1)シンポジウム「義歯装着者の口腔を根面う蝕から守る」(水口俊介座長)
 本シンポジウムでは、「高齢者の根面う蝕 ―予防と修復方法について」と題して猪越正直氏(医歯大大学院医歯学総合研究科高齢者歯科学分野)が、「歯磨剤による根面う蝕予防アプローチについて」と題して藤川晴彦氏(ライオン株式会社 研究開発本部 口腔健康科学研究所)が、そして「高齢者歯科医療へのバイオアクティブ戦略の展開 ~S-PRGフィラー/Giomerを用いた臨床応の可能性を探る~」と題して中塚稔之氏(株式会社 松風)がそれぞれ登壇。猪越氏はこれまでに蓄積された根面う蝕に関する論文データをできるかぎり引用しつつ、根面う蝕への対応法を考察。高濃度フッ素含有歯磨剤やフッ化物洗口の有用性、また近年になって見直されているフッ化ジアンミン銀の活用、そしてコンポジットレジン充填とグラスアイオノマー充填それぞれの適応などについて示した。また藤川氏は、ライオン歯科材社が展開する歯科医院用製品「チェックアップ」シリーズのコンセプト、また2017年発売の、根面う蝕の予防を念頭にした製品「チェックアップ ルートケア」の特長について詳説。同製品に含まれるPCA(ピロリドンカルボン酸)が、露出した象牙質に影響するコラゲナーゼの抑制に効果をもつことなどを示した。そして中塚氏は、標題に示す松風社の「S-PRGフィラー/Giomer」について紹介。6種類のイオンを放出し、またフッ素リチャージ能をもつS-PRGフィラーの歯質強化機能や酸緩衝能といった基礎的解説、および既存の応用製品(充填用材料など)の説明に加え、義歯床用材料や粘膜調整材への添加といった今後の展望についても示した。なおGiomerとは、S-PRGフィラーを含有する製品の総称とのこと。

2)特別講演「口腔乾燥症と口腔水分計」(依田哲也氏、医歯大大学院顎顔面外科学分野)

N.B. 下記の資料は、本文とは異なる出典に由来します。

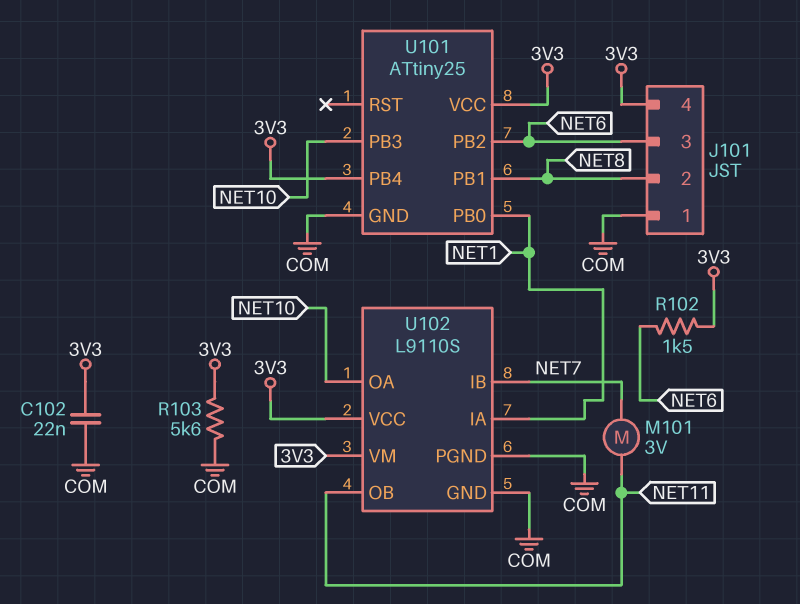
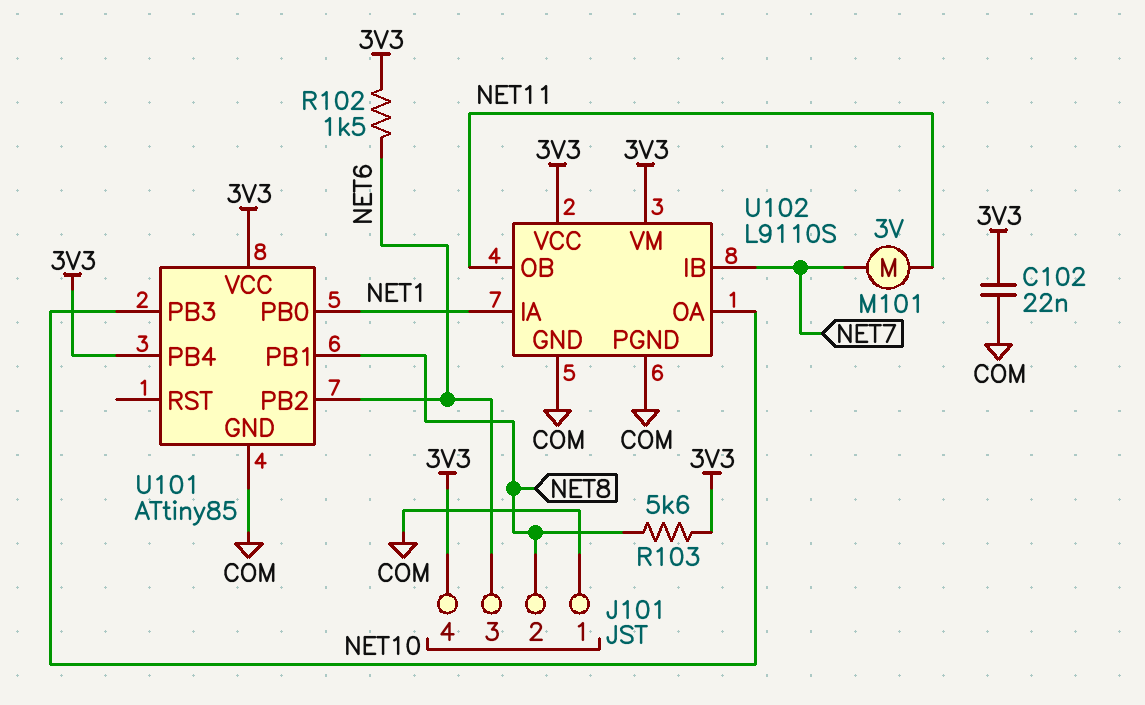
R103: 5.6k (3V3, COM) -> 5.6k (3V3, NET8)
U101: ATtiny25 -> ATtiny85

 本講演では、2018年の保険改定で導入された病名「口腔機能低下症」の診断要件のひとつである口腔乾燥の測定に用いることで注目を集めた装置「ムーカス」(ライフ)の開発に携わった依田氏が登壇。唾液の成分・効用や口腔乾燥の原因および対処法について述べたうえで、ムーカスの開発秘話から今後の臨床応用について解説。試作段階での不安定さや、それを克服して現在では第4世代となっている同装置の特長について示した。これまでの肉眼では難しかった客観的な口腔乾燥の評価が静電容量を検知する本装置で可能となるだけではなく、熱中症の診断や終末期患者の状態の判断にも応用が試みられているとのことであった。

 また、会場ではポスター発表や企業展示も併せて行われ、こちらも盛況となっていた。なお、次回の第12回学術大会は愛知学院大学歯学部において、きたる2020年2月に開催予定とのこと。